→ Page text:
○ ○ ○ ○

The answers to those questions ended up being, "I don't know," "I don't know," and "not that I can tell."  But while I was searching around Summit looking for all this stuff, I stumbled on to something I'd never heard of before:  engine mount shims.  There were three or four different companies selling 3/16"-thick shims that could be bolted in between the engine mount and the engine block.  At the angle that the mount is bolted up, this 3/16" shim effectively raises the engine up about 1/4" vertically.  I thought that sounded better than dented headers, so I ordered a set of those, AND ... longer bolts, of course, so that the bolts would reach through the shims to bolt up the mounts.

After wrestling around with the headers and trying to create clearance, I'd knocked some paint off of the headers.  The shims were unpainted as received, so it was time for more painting.



Notice that this time I hung the shims on the string in between the headers, so I could paint all sides of all things at the same time.

Of course, those of you paying close attention will be saying to yourselves, "But wait a minute, if you had knocked that pocket into the oil pan to accommodate the centerlink, and now you're shifting the pocket up a quarter of an inch, doesn't that mean that your pocket is in the wrong place now?"

Yes.  Yes it does.  It means exactly that.  So, once again, the engine came back off the chassis, and the oil pan came back off the engine.  And it was clear now that it was going to have to be cut.

To be honest, I wasn't really sure exactly how this was going to work as I started cutting, but I started by going across the front of the bottom edge.  I did all the cutting using a cutoff wheel on a Dremel.

○ ○ ○ ○

→ Exercise data:
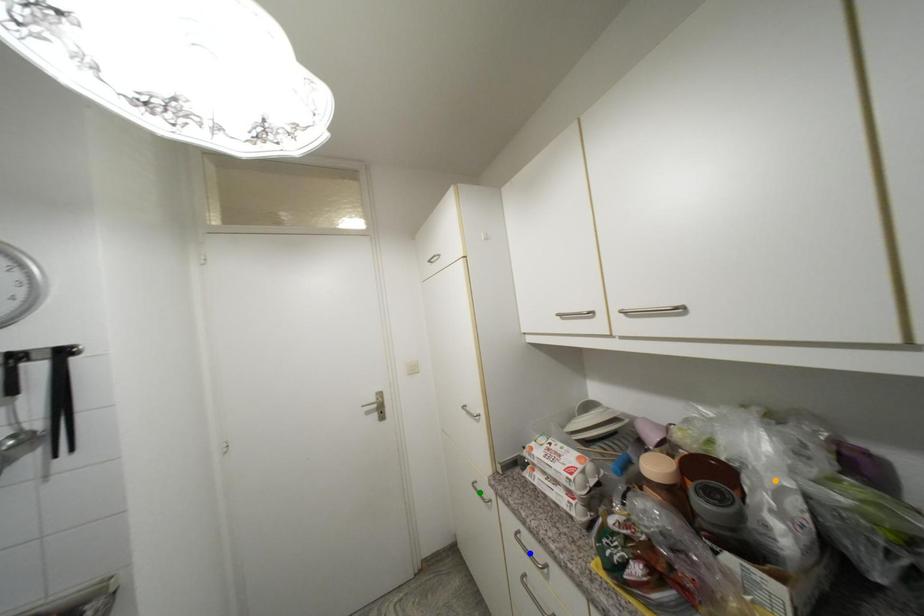
Order these from nearest to farthest:
green point | orange point | blue point

green point, blue point, orange point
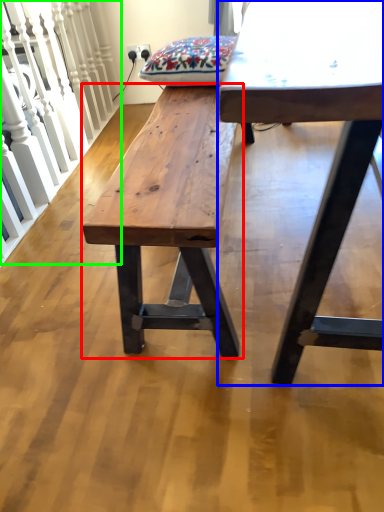
Question: Which object is the closest to the bench (highlighted by a red box)? Choose among these: table (highlighted by a blue box) or rail (highlighted by a green box).

Choices:
 (A) table
 (B) rail

Answer: (A)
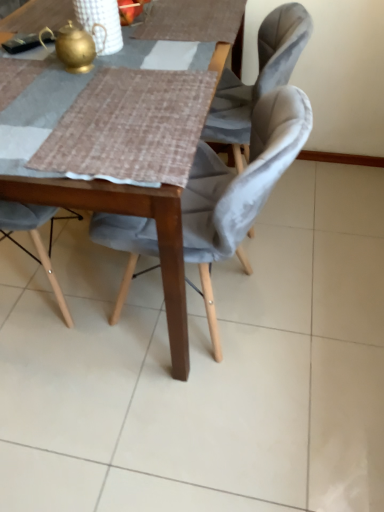
Question: Is point (220, 172) closer or farther from the camera than point (48, 192)?

Choices:
 (A) farther
 (B) closer

Answer: (A)

Question: In terms of width, does velvet grey chair at center look wider or thinner when compared to wooden table at center?

Choices:
 (A) thin
 (B) wide

Answer: (A)

Question: Based on their relative distances, which object is farther from the wooden table at center?

Choices:
 (A) gold metallic teapot at upper left
 (B) velvet grey chair at center

Answer: (A)

Question: Estimate the real-world distances between objects in this image. Which object is closer to the velvet grey chair at center?

Choices:
 (A) wooden table at center
 (B) gold metallic teapot at upper left

Answer: (A)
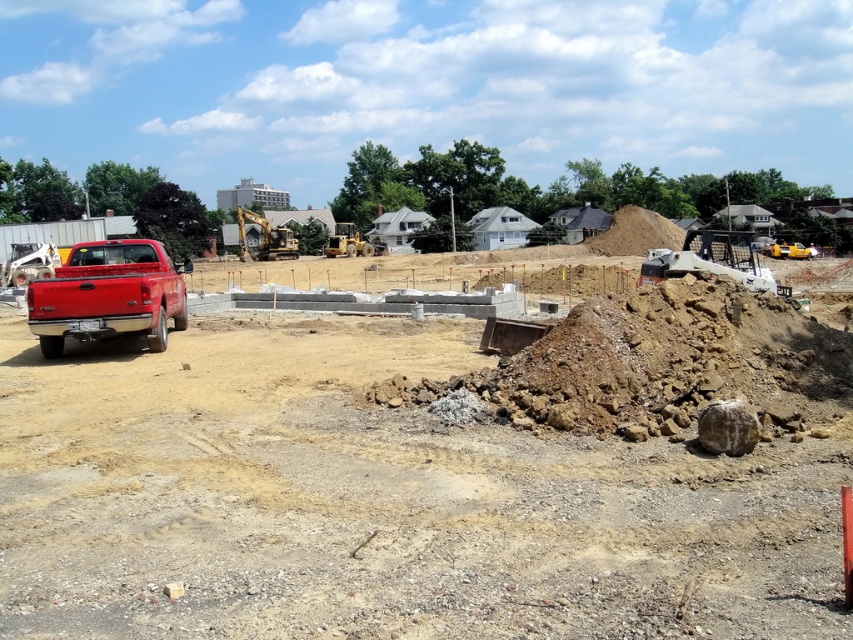
You are a construction worker planning to load materials onto the matte red truck at left using the yellow metallic excavator at center. Considering their heights, which vehicle should you position lower to ensure the materials can be transferred smoothly?

The matte red truck at left has a lesser height compared to the yellow metallic excavator at center. Therefore, you should position the yellow metallic excavator at center lower so that materials can be transferred onto the matte red truck at left without difficulty.

You are a construction worker standing at the center of the construction site. You need to move a heavy load from the matte red truck at left to the metallic silver excavator at right. Which direction should you move the load to ensure it reaches the excavator without obstruction?

The matte red truck at left is positioned under the metallic silver excavator at right, so you should move the load upward to reach the excavator without obstruction.

You are a construction worker standing at the center of the construction site. You notice two points marked on the ground at coordinates point (96, 243) and point (737, 234). Which point is closer to you?

Point (96, 243) is in front of point (737, 234), so it is closer to you.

○ ○ ○ ○

→ Assignment A: Name every part of the car that the engine mount shim text mentions, not counting the shims and bolts that were ordered.
→ Assignment B: Write out the engine mount shim text between "Notice that this" and "have to be cut.", inclusive.
→ Assignment C: Write what comes next in the account of cutting the oil pan after the engine mount shims went in.
The listing has nothing to do with the text about engine mount shims.

→ Exercise response A: engine, engine mount, engine block, headers, oil pan, centerlink, chassis

→ Exercise response B:
Notice that this time I hung the shims on the string in between the headers, so I could paint all sides of all things at the same time.

Of course, those of you paying close attention will be saying to yourselves, "But wait a minute, if you had knocked that pocket into the oil pan to accommodate the centerlink, and now you're shifting the pocket up a quarter of an inch, doesn't that mean that your pocket is in the wrong place now?"

Yes.  Yes it does.  It means exactly that.  So, once again, the engine came back off the chassis, and the oil pan came back off the engine.  And it was clear now that it was going to have to be cut.

→ Exercise response C:
Then I cut up the seams where the flat front angles back.


I started to try to bend the bottom flap up a bit, but it didn't really want to bend where I wanted it to bend, so I went back and kind of "scored" the line where I wanted it to bend.  I was still using the Dremel cutoff wheel for this, but I just didn't cut all the way through.


It seemed more ready to bend now, but I cut a couple little pie slices at the corners to provide clearance for it to swing through that area.


That allowed me to fold that lower flap under everything else.


A different angle to show the same stage:


Then I went across and trimmed off the upper flap, trying to keep it tight with the other flap.


Skipped through a few steps without photos, but basically folded the ears over at the ends and trimmed them off flush with the other flaps, then ground off all the paint to get it ready for welding.


A technician at work welded it up for me, including running a bead down the scored line at the lower edge.


Good thing I ordered it orange, so I wouldn't have to paint it.

Next, I filled it with some old, used oil, and put it on the floor on top of some clean paper towels.  This was my leak check.  I let it sit there for a few days, and didn't find any leakage.  So, I drained out the used oil, and then very carefully and thoroughly cleaned out the pan with Brakleen, trying to make sure to clean out all the debris that went into the pan when I cut it.  And then it was time to paint it.

So, I painted it, but somehow this time I didn't manage to get the top side of the "wings" painted.  And you could see that pretty clearly, and it looked bad, so I decided I'd paint it again.  I've had bad luck in the past with spray paint flaking off, so I've been trying to follow all the directions on the can, and the can says that once the paint is dry you're supposed to allow a week of cure time before putting on more coats, so that was a week lost.  Good thing I ordered it orange, so I wouldn't have to paint it.

But wait ... it gets better.  The next time I painted it, the paint was dry and I picked it up to look it over, and it somehow slipped out of my hand and fell on the floor, which knocked the fresh paint off a couple corners.  Maybe I subconsciously don't even want this pan painted?  So I painted it one more time.  After waiting another week.

But wait ... it still gets better.  The can also says that it is "EXTREMELY IMPORTANT" to bake parts painted with high temp engine paint at 200degF for one hour, to finish the curing process and get full resistance to chemicals and all that.  How do you bake an oil pan?  Well, you put it in your oven.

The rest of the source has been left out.